Stored data entries
BEGIN

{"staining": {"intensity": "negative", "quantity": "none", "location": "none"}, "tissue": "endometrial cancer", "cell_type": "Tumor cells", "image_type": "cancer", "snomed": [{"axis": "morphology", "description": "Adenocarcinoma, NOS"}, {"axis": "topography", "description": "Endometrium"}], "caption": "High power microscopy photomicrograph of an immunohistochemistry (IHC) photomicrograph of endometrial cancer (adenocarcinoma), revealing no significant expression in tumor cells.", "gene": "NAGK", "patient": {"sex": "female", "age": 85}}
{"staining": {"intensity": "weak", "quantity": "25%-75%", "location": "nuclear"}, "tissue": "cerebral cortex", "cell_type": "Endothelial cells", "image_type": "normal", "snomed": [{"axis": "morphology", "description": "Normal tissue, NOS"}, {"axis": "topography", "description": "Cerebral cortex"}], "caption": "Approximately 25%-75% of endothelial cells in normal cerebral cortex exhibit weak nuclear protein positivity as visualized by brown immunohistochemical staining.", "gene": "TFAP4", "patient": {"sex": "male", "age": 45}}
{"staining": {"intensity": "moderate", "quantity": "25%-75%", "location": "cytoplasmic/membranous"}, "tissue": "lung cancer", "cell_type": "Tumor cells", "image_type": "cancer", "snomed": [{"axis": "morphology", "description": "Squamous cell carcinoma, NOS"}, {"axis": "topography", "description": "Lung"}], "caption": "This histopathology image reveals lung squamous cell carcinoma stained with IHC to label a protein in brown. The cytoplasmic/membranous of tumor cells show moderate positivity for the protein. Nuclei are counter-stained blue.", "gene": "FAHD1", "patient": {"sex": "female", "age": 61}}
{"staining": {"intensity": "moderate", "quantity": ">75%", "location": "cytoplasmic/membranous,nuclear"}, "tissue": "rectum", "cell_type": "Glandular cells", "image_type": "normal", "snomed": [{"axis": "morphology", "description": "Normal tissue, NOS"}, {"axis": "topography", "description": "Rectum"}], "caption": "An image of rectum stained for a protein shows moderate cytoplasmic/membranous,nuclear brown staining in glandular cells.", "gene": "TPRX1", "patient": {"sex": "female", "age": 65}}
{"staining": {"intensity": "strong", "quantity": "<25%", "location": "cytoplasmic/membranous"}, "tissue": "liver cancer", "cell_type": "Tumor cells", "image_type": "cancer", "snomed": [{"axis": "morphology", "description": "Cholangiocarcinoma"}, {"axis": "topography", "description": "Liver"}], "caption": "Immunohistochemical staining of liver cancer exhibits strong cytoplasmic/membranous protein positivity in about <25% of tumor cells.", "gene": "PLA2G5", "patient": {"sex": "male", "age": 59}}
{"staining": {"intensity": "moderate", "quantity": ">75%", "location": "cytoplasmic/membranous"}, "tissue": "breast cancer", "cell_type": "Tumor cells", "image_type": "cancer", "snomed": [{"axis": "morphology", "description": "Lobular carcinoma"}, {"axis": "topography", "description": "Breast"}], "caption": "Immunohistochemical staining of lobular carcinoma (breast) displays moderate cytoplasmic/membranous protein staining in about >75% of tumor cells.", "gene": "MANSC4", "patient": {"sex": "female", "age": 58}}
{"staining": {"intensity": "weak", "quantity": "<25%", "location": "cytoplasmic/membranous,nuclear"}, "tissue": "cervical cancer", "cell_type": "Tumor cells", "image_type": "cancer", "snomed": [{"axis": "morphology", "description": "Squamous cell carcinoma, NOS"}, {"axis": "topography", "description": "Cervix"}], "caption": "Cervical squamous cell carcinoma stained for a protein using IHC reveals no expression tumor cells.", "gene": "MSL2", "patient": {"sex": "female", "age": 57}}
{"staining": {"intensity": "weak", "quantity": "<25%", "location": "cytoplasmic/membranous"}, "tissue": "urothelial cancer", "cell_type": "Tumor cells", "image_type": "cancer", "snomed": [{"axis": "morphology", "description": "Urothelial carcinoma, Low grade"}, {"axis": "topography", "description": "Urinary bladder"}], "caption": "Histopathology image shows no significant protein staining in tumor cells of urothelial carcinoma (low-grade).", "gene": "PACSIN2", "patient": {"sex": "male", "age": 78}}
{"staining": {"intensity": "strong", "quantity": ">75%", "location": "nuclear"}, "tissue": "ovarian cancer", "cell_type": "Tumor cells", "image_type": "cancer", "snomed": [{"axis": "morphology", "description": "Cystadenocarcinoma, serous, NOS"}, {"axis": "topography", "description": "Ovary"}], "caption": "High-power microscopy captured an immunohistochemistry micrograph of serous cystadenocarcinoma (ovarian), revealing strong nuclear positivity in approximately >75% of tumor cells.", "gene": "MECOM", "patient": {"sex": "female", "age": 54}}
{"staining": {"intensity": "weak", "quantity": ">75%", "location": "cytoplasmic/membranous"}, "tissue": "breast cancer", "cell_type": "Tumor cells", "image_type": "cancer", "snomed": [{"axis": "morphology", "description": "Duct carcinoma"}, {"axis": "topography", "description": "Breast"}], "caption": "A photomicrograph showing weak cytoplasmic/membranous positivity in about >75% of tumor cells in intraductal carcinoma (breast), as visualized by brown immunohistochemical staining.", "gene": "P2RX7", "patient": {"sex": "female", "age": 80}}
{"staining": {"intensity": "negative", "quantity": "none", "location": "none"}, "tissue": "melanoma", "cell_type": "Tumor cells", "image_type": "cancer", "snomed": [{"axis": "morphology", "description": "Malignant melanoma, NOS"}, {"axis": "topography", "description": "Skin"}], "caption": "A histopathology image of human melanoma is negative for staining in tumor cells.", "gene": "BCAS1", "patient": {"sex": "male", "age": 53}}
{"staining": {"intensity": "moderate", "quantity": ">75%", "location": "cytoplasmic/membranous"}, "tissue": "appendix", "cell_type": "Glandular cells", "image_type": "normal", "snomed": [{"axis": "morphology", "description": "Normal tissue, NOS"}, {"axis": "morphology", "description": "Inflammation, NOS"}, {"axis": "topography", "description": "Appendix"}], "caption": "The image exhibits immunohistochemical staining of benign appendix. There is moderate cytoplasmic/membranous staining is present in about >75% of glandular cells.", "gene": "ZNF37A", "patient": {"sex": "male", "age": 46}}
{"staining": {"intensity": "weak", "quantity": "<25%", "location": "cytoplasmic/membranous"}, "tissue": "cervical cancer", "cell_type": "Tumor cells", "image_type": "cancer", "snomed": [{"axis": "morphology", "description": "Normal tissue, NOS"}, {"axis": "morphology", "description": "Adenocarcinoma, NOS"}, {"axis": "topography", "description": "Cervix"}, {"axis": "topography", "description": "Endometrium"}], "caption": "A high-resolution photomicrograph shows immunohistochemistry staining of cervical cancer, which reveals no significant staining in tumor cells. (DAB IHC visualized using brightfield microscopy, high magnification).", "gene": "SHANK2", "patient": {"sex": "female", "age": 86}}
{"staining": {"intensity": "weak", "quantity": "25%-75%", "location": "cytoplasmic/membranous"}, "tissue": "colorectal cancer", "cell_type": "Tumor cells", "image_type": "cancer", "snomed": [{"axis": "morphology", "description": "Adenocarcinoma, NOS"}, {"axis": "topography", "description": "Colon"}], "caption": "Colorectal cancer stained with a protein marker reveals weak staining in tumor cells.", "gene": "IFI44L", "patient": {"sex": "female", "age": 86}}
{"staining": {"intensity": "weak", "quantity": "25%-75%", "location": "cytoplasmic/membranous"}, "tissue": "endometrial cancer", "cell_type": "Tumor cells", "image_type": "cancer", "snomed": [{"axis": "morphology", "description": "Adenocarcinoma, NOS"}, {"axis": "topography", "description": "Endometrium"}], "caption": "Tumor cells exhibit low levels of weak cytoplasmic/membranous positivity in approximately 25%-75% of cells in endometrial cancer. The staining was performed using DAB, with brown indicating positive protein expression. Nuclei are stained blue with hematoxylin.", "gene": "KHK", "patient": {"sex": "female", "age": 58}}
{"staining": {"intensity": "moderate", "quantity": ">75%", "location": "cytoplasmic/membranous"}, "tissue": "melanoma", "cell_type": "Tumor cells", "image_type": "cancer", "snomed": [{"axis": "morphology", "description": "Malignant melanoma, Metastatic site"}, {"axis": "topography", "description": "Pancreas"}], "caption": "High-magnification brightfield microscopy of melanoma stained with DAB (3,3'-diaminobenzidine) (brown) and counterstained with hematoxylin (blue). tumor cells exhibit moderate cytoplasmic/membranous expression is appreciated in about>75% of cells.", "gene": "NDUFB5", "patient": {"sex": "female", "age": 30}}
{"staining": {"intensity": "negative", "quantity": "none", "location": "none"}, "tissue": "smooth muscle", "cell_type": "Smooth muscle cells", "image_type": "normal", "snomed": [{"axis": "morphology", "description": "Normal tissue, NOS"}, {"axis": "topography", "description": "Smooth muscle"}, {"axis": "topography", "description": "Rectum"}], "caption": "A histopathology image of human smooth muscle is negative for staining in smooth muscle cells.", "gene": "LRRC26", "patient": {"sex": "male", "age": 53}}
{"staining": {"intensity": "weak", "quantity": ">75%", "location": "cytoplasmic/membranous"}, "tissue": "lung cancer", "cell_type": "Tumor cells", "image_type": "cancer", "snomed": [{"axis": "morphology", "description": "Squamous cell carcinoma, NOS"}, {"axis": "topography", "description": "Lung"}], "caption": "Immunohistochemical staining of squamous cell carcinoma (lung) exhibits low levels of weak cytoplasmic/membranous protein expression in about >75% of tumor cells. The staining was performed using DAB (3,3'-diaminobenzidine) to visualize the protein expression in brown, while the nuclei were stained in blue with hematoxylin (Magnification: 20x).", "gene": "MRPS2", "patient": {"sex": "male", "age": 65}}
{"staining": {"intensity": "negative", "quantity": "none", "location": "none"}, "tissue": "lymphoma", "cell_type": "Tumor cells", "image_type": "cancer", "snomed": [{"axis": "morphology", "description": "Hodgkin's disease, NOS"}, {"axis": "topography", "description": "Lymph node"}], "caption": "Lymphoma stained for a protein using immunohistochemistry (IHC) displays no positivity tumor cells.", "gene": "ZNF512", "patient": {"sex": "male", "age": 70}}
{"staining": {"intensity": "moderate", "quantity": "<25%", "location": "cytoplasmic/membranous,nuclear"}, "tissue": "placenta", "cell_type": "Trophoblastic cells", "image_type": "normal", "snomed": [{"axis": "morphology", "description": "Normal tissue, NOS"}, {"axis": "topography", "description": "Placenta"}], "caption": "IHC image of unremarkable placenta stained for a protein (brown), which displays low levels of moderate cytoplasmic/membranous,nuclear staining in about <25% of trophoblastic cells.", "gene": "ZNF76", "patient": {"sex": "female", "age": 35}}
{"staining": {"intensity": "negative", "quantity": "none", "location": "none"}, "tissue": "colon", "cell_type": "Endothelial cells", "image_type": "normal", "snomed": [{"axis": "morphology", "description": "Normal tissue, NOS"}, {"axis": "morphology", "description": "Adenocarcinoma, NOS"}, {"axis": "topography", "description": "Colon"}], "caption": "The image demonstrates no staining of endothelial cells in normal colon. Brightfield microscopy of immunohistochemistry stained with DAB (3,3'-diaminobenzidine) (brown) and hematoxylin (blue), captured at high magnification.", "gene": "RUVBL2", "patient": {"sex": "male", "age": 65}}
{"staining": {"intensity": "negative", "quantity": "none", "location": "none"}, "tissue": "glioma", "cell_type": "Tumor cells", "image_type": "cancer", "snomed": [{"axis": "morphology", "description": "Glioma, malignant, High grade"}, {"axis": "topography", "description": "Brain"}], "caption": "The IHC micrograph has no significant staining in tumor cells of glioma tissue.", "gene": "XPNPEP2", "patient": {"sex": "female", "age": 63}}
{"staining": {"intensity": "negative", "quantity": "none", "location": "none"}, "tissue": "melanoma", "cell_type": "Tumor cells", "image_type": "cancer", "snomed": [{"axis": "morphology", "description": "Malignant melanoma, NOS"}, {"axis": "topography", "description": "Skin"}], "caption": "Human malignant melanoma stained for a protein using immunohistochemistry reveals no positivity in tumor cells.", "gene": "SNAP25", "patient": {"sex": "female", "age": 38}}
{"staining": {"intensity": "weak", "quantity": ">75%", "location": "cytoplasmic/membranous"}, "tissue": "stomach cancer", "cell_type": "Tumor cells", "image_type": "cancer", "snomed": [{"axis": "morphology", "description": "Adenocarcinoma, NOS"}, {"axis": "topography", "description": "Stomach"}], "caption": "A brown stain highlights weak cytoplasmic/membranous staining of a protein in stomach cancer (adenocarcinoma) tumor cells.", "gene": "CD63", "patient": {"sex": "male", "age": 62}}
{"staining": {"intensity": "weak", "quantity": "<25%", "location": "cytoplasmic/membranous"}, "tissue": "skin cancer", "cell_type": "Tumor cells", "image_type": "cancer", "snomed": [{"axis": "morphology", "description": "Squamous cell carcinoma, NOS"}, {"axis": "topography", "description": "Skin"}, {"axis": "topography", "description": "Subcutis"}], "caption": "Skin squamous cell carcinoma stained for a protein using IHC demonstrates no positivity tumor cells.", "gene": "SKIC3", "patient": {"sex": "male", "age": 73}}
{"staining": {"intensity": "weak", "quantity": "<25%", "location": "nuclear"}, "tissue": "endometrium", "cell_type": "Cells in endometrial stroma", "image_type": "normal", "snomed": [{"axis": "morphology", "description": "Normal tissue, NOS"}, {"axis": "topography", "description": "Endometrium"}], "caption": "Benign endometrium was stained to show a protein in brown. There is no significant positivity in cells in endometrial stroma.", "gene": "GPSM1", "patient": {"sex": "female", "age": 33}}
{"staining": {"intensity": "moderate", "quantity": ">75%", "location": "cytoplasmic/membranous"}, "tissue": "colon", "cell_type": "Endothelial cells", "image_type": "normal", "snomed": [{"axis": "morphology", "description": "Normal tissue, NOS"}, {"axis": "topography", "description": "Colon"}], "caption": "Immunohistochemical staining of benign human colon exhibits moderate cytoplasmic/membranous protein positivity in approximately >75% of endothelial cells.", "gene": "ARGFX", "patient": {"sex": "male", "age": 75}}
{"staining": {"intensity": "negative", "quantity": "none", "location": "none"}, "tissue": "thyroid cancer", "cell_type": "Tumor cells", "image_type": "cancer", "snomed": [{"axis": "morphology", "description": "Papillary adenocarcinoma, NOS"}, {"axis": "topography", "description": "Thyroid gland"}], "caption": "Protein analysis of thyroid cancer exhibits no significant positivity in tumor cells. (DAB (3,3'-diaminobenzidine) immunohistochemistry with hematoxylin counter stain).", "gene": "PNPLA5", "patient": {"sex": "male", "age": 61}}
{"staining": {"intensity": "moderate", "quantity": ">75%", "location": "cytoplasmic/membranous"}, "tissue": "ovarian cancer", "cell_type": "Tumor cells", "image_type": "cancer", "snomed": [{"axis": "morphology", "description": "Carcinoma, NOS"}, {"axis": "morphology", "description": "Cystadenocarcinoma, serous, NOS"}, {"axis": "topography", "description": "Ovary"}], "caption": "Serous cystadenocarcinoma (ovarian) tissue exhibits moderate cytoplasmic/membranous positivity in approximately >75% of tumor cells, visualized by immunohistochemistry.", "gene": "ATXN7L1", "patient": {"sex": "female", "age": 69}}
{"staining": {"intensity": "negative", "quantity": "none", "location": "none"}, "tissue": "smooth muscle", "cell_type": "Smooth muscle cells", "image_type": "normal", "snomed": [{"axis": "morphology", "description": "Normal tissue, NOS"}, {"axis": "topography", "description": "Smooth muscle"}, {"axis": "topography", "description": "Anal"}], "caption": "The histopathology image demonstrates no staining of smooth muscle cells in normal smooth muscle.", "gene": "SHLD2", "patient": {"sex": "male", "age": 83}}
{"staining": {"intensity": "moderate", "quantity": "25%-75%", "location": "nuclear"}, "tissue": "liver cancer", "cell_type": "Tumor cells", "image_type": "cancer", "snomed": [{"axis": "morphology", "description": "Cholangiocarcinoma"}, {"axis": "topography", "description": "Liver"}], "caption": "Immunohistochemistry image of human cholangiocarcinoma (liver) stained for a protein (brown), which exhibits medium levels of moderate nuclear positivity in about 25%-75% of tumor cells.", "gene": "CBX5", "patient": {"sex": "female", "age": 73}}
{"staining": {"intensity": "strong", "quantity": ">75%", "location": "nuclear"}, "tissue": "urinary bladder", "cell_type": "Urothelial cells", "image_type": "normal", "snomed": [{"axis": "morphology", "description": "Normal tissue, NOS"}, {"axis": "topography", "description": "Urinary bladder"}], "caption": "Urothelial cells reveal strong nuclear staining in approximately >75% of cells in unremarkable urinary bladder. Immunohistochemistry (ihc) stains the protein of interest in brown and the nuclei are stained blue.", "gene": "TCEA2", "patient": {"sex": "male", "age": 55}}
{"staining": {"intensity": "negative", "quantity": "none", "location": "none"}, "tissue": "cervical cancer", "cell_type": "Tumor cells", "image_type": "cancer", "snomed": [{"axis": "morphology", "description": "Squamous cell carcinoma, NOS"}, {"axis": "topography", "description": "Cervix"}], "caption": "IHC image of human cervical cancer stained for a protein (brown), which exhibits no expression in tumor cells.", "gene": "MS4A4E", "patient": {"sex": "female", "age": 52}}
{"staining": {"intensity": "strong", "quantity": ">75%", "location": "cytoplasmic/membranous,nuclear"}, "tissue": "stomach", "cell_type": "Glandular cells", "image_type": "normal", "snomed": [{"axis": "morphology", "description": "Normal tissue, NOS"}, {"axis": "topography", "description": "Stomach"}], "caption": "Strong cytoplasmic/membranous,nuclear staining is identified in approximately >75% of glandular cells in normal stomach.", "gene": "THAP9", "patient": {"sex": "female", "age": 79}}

END

Each line from the top of the entries above through the line containing "histopathology image reveals" must be transcribed exactly, and no other line may appear.

{"staining": {"intensity": "negative", "quantity": "none", "location": "none"}, "tissue": "endometrial cancer", "cell_type": "Tumor cells", "image_type": "cancer", "snomed": [{"axis": "morphology", "description": "Adenocarcinoma, NOS"}, {"axis": "topography", "description": "Endometrium"}], "caption": "High power microscopy photomicrograph of an immunohistochemistry (IHC) photomicrograph of endometrial cancer (adenocarcinoma), revealing no significant expression in tumor cells.", "gene": "NAGK", "patient": {"sex": "female", "age": 85}}
{"staining": {"intensity": "weak", "quantity": "25%-75%", "location": "nuclear"}, "tissue": "cerebral cortex", "cell_type": "Endothelial cells", "image_type": "normal", "snomed": [{"axis": "morphology", "description": "Normal tissue, NOS"}, {"axis": "topography", "description": "Cerebral cortex"}], "caption": "Approximately 25%-75% of endothelial cells in normal cerebral cortex exhibit weak nuclear protein positivity as visualized by brown immunohistochemical staining.", "gene": "TFAP4", "patient": {"sex": "male", "age": 45}}
{"staining": {"intensity": "moderate", "quantity": "25%-75%", "location": "cytoplasmic/membranous"}, "tissue": "lung cancer", "cell_type": "Tumor cells", "image_type": "cancer", "snomed": [{"axis": "morphology", "description": "Squamous cell carcinoma, NOS"}, {"axis": "topography", "description": "Lung"}], "caption": "This histopathology image reveals lung squamous cell carcinoma stained with IHC to label a protein in brown. The cytoplasmic/membranous of tumor cells show moderate positivity for the protein. Nuclei are counter-stained blue.", "gene": "FAHD1", "patient": {"sex": "female", "age": 61}}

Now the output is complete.